Begin Stored records

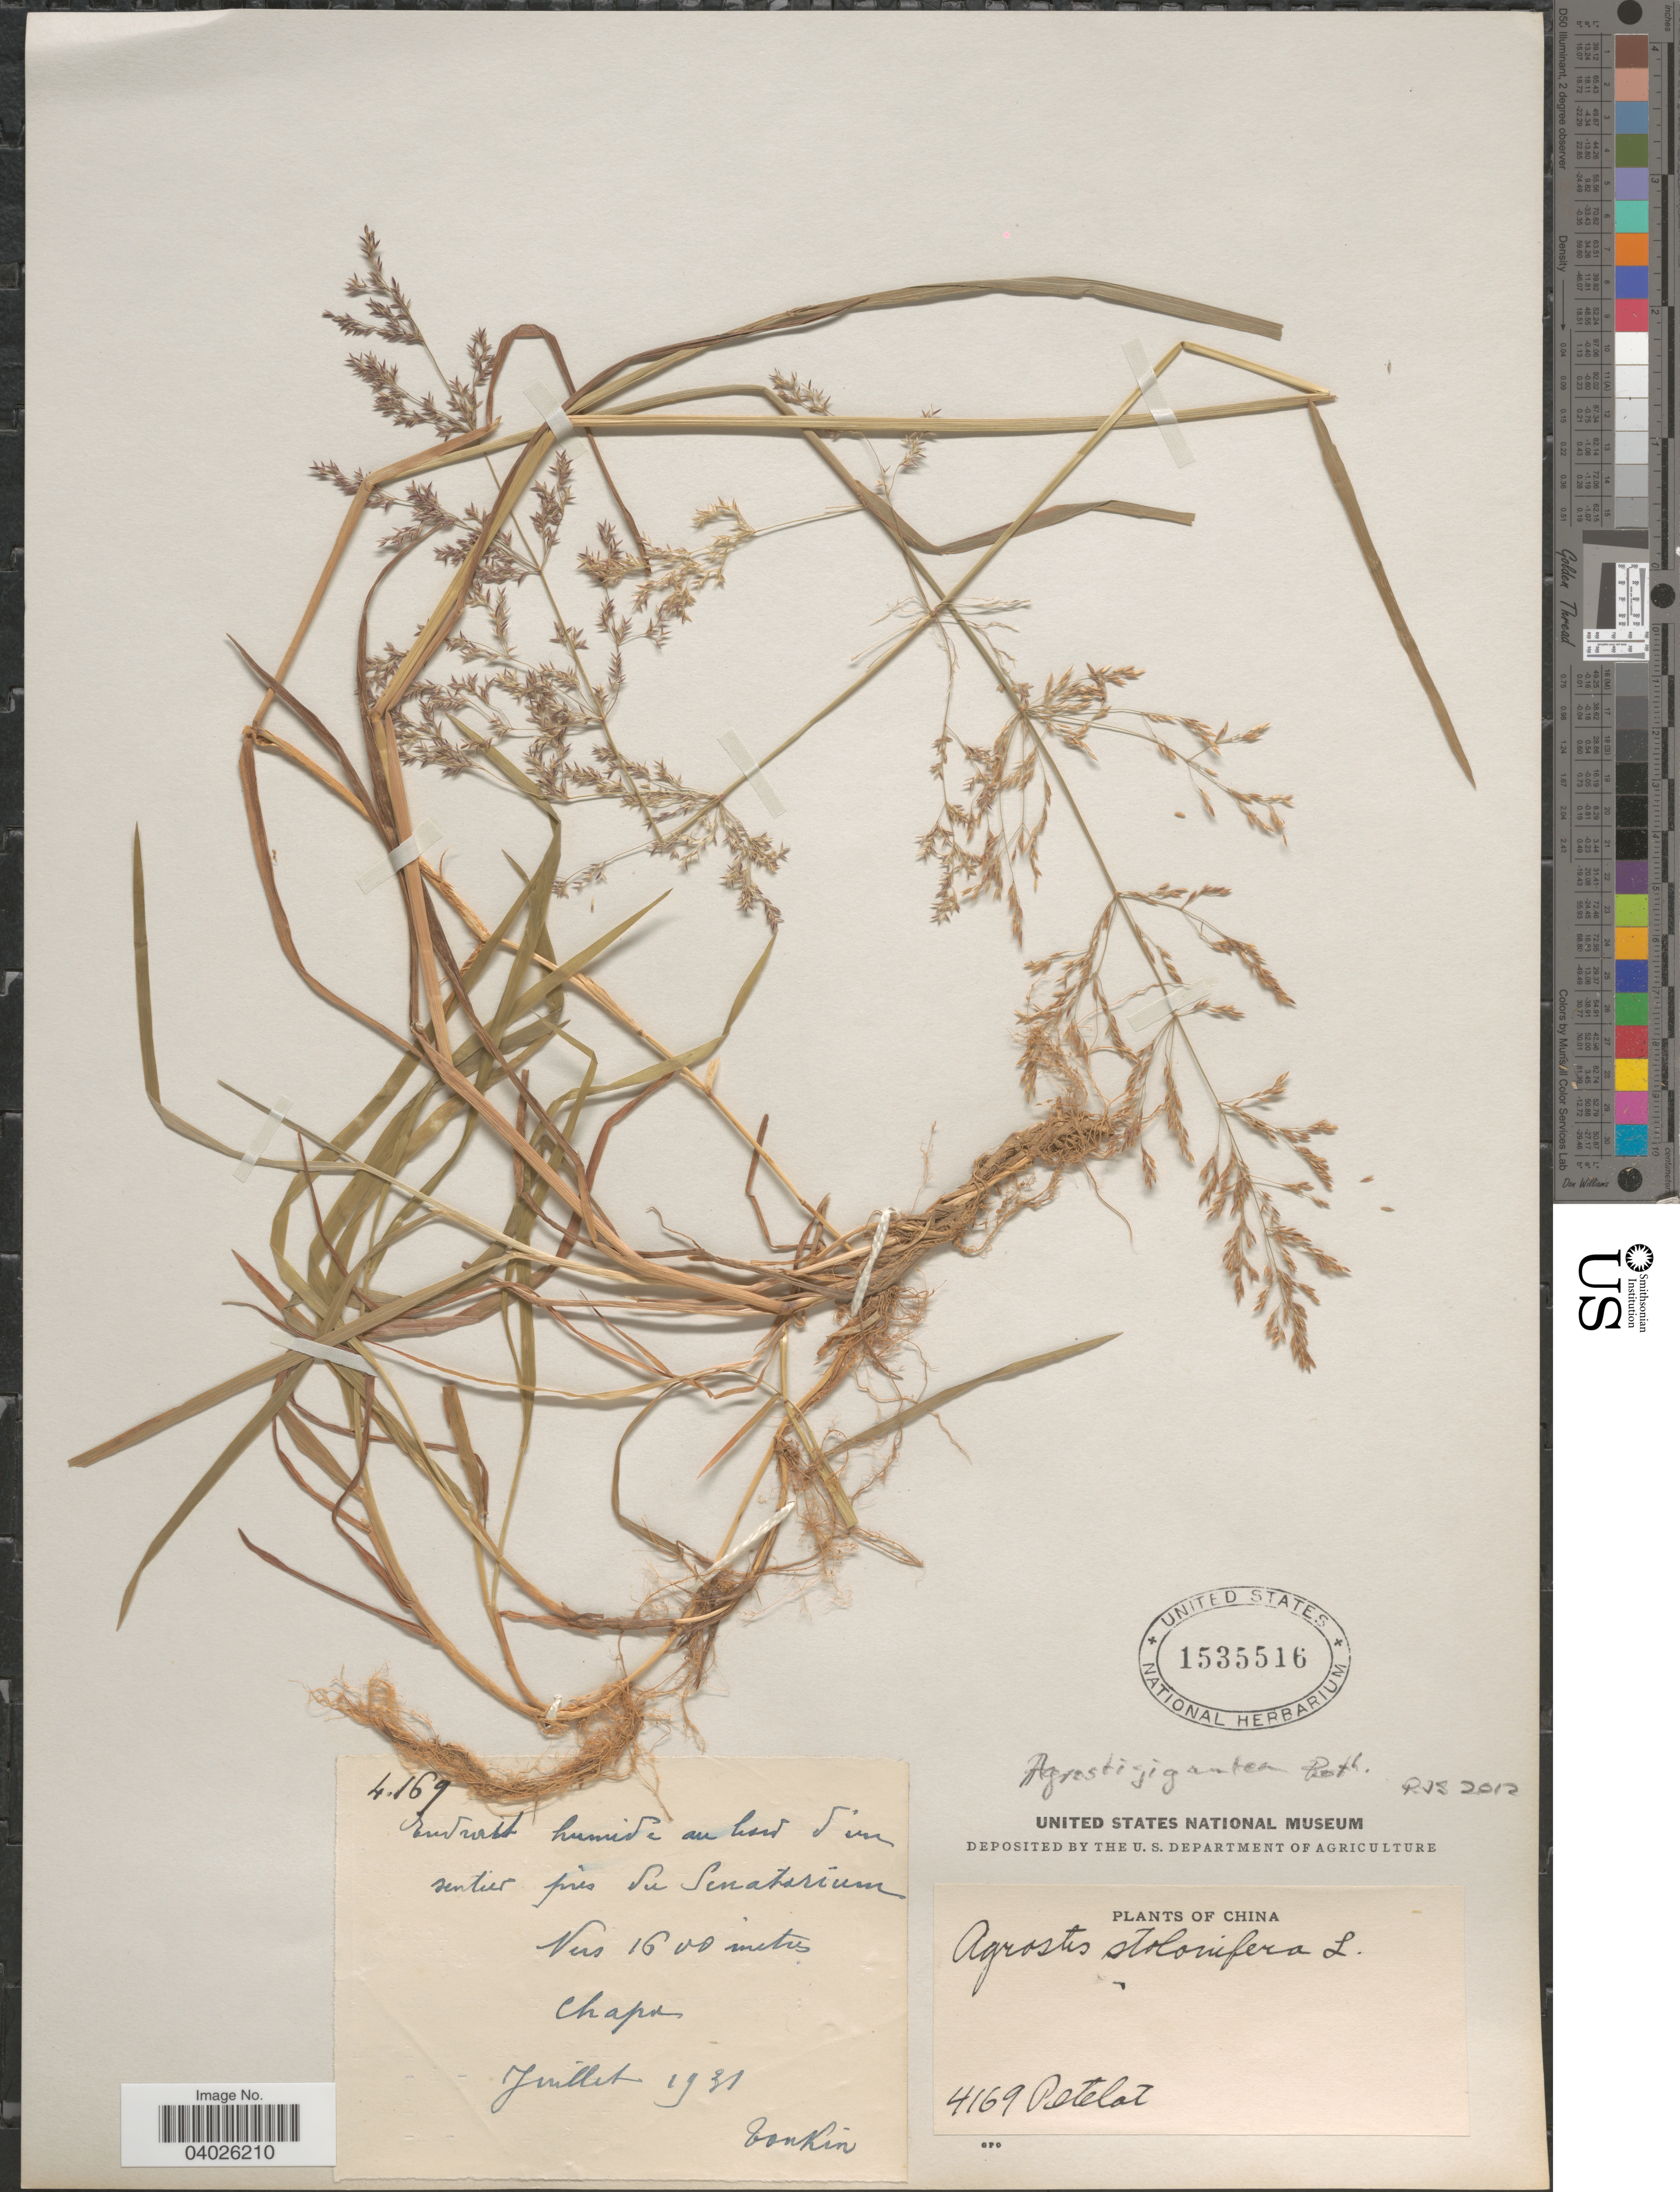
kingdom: Plantae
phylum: Tracheophyta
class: Liliopsida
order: Poales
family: Poaceae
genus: Agrostis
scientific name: Agrostis gigantea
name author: Roth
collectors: Pételot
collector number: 4169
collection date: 1931-07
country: Vietnam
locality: [illegible text] humide au bord d'un sentier près du Senatarium. Chapa.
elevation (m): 1600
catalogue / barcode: US 1535516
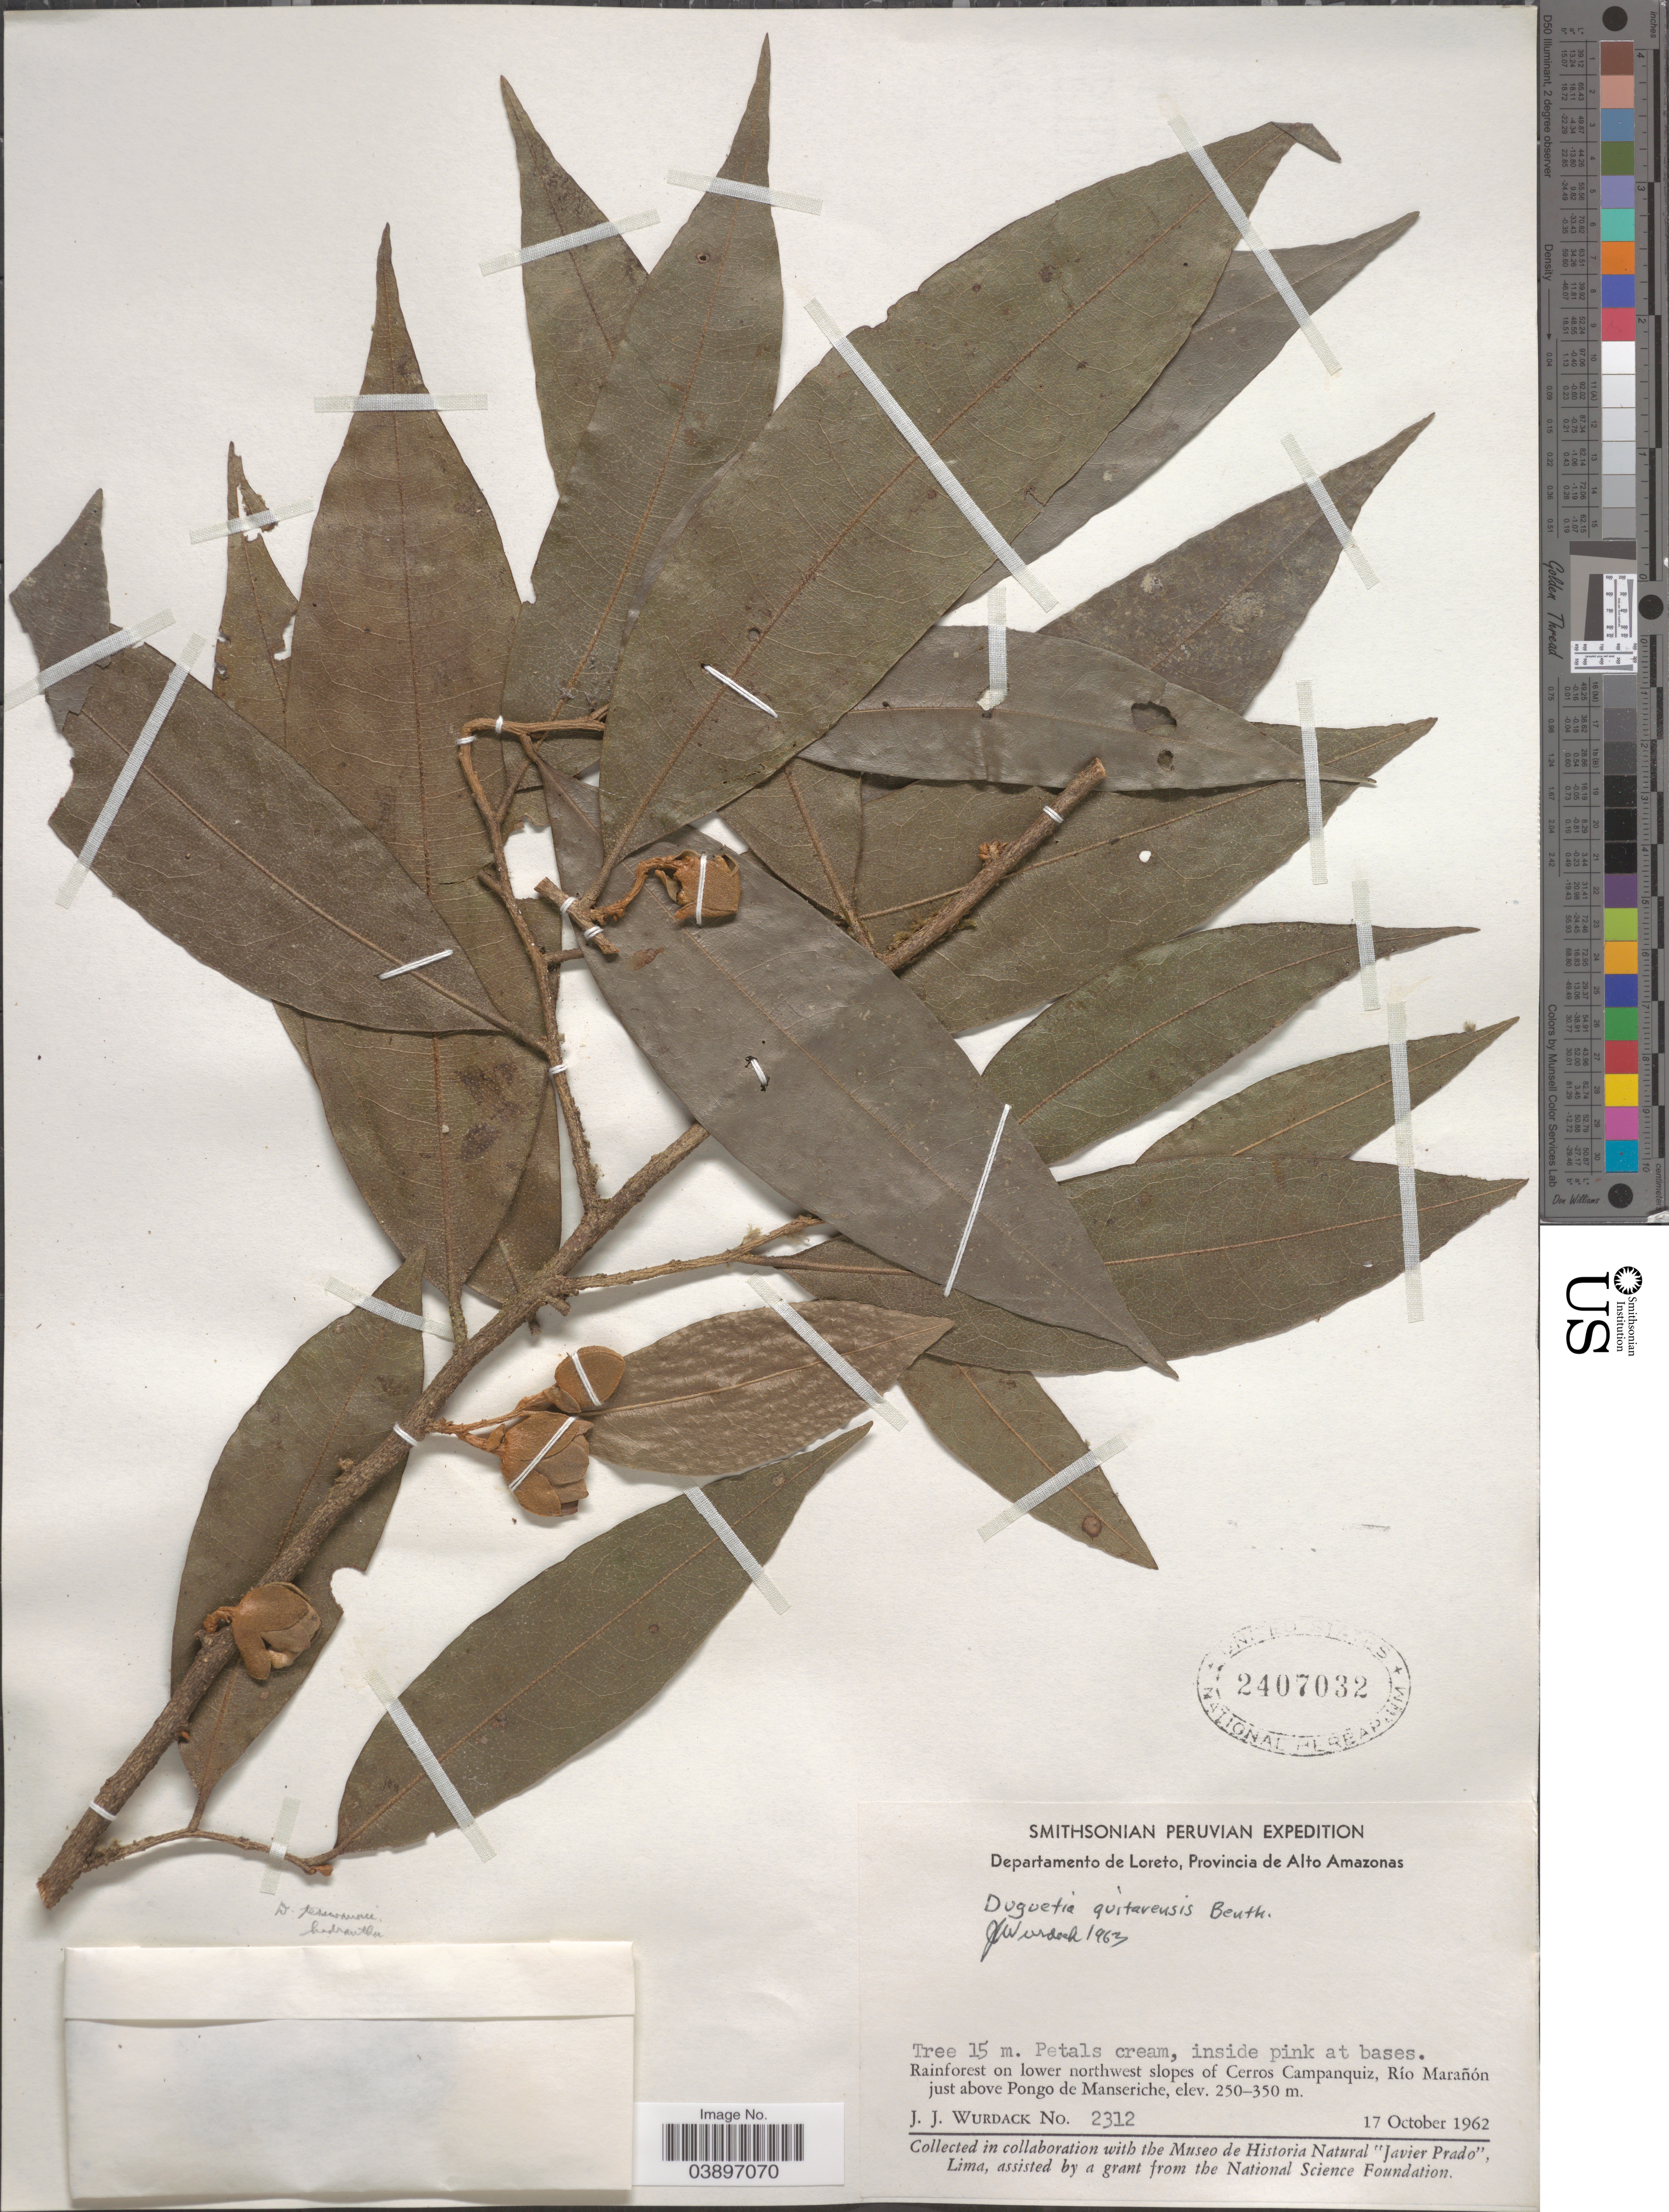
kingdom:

End Stored records

(Given problem): Substitute "catalog" for "catalogue" throughout all of the data above and write the data out again, changing nothing else and omitting the pictures.

(The completed task):
kingdom: Plantae
phylum: Tracheophyta
class: Liliopsida
order: Poales
family: Poaceae
genus: Agrostis
scientific name: Agrostis gigantea
name author: Roth
collectors: Pételot
collector number: 4169
collection date: 1931-07
country: Vietnam
locality: [illegible text] humide au bord d'un sentier près du Senatarium. Chapa.
elevation (m): 1600
catalog / barcode: US 1535516
kingdom:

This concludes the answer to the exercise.